Provided records:
◇ ◇ ◇ ◇
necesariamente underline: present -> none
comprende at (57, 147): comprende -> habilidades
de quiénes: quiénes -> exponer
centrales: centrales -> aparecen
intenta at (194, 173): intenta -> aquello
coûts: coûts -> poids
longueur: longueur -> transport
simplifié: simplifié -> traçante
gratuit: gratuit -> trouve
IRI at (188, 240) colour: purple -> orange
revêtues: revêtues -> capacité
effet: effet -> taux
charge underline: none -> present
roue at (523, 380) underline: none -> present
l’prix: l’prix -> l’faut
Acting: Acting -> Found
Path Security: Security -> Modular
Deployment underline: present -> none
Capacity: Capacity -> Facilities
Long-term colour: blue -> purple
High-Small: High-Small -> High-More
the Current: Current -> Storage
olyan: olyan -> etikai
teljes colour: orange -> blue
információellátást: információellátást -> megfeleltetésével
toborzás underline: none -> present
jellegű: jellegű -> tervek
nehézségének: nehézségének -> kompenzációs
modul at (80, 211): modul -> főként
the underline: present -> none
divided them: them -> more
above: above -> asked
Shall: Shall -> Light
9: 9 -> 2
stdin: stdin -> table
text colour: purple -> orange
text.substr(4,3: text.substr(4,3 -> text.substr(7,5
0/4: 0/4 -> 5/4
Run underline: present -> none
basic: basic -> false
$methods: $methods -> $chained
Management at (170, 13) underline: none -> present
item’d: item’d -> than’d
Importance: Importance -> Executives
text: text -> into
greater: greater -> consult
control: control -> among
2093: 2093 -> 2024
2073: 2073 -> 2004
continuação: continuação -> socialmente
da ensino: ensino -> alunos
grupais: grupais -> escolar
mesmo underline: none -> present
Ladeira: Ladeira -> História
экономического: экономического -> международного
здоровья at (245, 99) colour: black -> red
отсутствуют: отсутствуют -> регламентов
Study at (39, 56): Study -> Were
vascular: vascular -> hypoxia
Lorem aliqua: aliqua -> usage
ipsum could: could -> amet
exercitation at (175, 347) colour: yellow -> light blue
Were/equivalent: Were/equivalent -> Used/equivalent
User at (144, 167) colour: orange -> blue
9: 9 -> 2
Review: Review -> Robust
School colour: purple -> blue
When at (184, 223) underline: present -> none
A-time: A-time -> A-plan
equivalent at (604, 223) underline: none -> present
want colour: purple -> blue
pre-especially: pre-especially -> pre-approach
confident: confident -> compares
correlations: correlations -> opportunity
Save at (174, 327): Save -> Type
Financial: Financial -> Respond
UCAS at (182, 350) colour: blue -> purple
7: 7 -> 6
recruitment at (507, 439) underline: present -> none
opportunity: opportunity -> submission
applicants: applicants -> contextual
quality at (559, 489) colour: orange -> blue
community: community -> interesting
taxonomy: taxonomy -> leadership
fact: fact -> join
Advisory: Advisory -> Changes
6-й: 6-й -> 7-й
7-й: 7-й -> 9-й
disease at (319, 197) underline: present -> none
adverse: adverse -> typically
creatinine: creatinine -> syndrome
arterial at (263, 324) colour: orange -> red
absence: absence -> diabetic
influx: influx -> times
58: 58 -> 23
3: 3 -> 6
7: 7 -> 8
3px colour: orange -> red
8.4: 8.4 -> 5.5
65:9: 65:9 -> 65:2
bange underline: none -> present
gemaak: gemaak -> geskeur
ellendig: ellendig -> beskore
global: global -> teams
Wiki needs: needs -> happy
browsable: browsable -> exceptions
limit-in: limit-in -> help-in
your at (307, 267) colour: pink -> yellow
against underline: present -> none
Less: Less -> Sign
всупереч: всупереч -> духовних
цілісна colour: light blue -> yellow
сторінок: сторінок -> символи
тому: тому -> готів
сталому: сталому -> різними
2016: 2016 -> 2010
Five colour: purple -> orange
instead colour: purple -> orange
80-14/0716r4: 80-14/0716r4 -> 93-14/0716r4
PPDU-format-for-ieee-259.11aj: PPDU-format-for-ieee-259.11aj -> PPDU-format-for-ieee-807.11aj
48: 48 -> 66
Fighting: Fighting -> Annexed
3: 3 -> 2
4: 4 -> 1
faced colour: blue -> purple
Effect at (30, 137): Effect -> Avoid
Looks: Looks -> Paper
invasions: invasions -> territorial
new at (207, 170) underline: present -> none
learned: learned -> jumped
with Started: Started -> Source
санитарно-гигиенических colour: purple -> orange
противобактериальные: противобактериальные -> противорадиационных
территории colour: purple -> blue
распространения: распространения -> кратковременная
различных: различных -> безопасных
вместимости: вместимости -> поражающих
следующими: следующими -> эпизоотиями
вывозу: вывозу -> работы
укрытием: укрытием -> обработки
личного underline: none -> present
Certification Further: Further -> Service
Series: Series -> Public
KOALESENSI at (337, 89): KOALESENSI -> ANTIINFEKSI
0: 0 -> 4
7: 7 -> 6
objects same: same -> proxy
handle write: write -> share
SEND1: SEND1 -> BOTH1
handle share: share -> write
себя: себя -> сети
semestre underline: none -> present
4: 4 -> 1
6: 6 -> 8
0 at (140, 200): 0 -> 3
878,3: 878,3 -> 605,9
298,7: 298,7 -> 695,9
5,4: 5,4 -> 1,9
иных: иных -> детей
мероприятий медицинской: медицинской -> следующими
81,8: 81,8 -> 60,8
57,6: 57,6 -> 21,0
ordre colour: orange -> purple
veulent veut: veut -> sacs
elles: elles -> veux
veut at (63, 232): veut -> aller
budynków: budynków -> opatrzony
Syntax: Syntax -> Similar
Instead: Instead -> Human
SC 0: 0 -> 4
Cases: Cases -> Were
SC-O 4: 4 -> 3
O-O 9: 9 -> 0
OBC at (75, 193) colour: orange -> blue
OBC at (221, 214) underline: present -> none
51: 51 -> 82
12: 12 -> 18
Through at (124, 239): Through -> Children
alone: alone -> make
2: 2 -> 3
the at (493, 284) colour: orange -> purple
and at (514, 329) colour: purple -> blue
◇ ◇ ◇ ◇
Work instructions: Reproduce the entries above without any change, from the first line through the line containing "longueur: longueur -> transport".

Written solution:
necesariamente underline: present -> none
comprende at (57, 147): comprende -> habilidades
de quiénes: quiénes -> exponer
centrales: centrales -> aparecen
intenta at (194, 173): intenta -> aquello
coûts: coûts -> poids
longueur: longueur -> transport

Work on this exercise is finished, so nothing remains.